Again, you can visualize the weights for the four hidden neurons as images. The weights are initially set to be random, but as training progresses, the computer learns to pick up on certain patterns. You can see the road markings emerge in the weights. Simultaneously, the output steering angle coalesces onto the human steering angle. The computer drove the vehicle at a top speed of around one or two kilometers per hour. It was limited by the speed at which the computer could perform matrix multiplication.

Despite these advances, artificial neural networks still struggled with seemingly simple tasks, like telling apart cats and dogs. And no one knew whether hardware or software was the weak link. I mean, did we have a good model of intelligence, we just needed more computer power? Or, did we have the wrong idea about how to make intelligence systems altogether? So artificial intelligence experienced another lull in the 1990s.

By the mid 2000s, most AI researchers were focused on improving algorithms. But one researcher, Fei-Fei Li, thought maybe there was a different problem. Maybe these artificial neural networks just needed more data to train on. So she planned to map out the entire world of objects.

From 2006 to 2009, she created ImageNet, a database of 1.2 million human-labeled images, which at the time, was the largest labeled image dataset ever constructed. And from 2010 to 2017, ImageNet ran an annual contest: the ImageNet Large Scale Visual Recognition Challenge, where software programs competed to correctly detect and classify images. Images were classified into 1,000 different categories, including 90 different dog breeds. A neural network competing in this competition would have an output layer of 1,000 neurons, each corresponding to a category of object that could appear in the image.

If the image contains, say, a German shepherd, then the output neuron corresponding to German shepherd should have the highest activation. Unsurprisingly, it turned out to be a tough challenge. One way to judge the performance of an AI is to see how often the five highest neuron activations do not include the correct category. This is the so-called top-5 error rate. In 2010, the best performer had a top-5 error rate of 28.2%, meaning that nearly 1/3 of the time, the correct answer was not among its top five guesses.

######

▶ THE TASKS:
A - In the neural network history excerpt, how many human-labeled images did ImageNet contain?
B - Resume the neural network history excerpt and extend it, starting after its final sentence.

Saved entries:

######

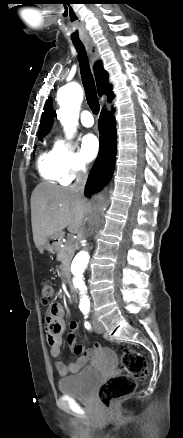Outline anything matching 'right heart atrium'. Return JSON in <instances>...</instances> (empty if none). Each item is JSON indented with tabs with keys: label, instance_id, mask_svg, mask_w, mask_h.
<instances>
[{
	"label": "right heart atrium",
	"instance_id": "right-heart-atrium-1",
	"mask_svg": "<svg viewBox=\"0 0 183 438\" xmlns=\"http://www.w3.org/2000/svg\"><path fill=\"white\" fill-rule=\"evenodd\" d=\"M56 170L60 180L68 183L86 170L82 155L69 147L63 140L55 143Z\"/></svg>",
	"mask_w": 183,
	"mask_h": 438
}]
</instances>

######

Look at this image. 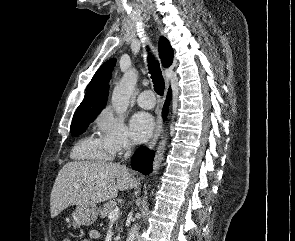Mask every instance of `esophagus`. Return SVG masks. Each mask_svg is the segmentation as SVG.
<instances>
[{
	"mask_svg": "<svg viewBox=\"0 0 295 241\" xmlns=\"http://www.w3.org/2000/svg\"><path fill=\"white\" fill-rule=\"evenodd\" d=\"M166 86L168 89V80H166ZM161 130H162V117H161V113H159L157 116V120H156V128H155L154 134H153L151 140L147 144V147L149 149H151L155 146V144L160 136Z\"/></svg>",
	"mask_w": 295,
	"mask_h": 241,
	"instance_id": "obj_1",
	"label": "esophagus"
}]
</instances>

######

▶ RESPONSES IN ORDER:
A - ImageNet contained 1.2 million human-labeled images.

B -
In 2011, the error rate of the best performer was 25.8%, a substantial improvement. But the next year, an artificial neural network from the University of Toronto, called AlexNet, blew away the competition with a top-5 error rate of just 16.4%. What set AlexNet apart was its size and depth.

The network consisted of eight layers, and in total, 500,000 neurons. To train AlexNet, 60 million weights and biases had to be carefully adjusted using the training database. Because of all the big matrix multiplications, processing a single image required 700 million individual math operations. So training was computationally intensive. The team managed it by pioneering the use of GPUs, graphical processing units, which are traditionally used for driving displays, screens. So they're specialized for fast parallel computations.

The AlexNet paper describing their research is a blockbuster. It's now been cited over 100,000 times, and it identifies the scale of the neural network as key to its success. It takes a lot of computation to train and run the network, but the improvement in performance is worth it. With others following their lead, the top-5 error rate on the ImageNet competition plummeted in the years that followed, down to 3.6% in 2015. That is better than human performance.

The neural network that achieved this had 100 layers of neurons. So the future is clear: We will see ever increasing demand for ever larger neural networks. And this is a problem for several reasons: One is energy consumption. Training a neural network requires an amount of electricity similar to the yearly consumption of three households.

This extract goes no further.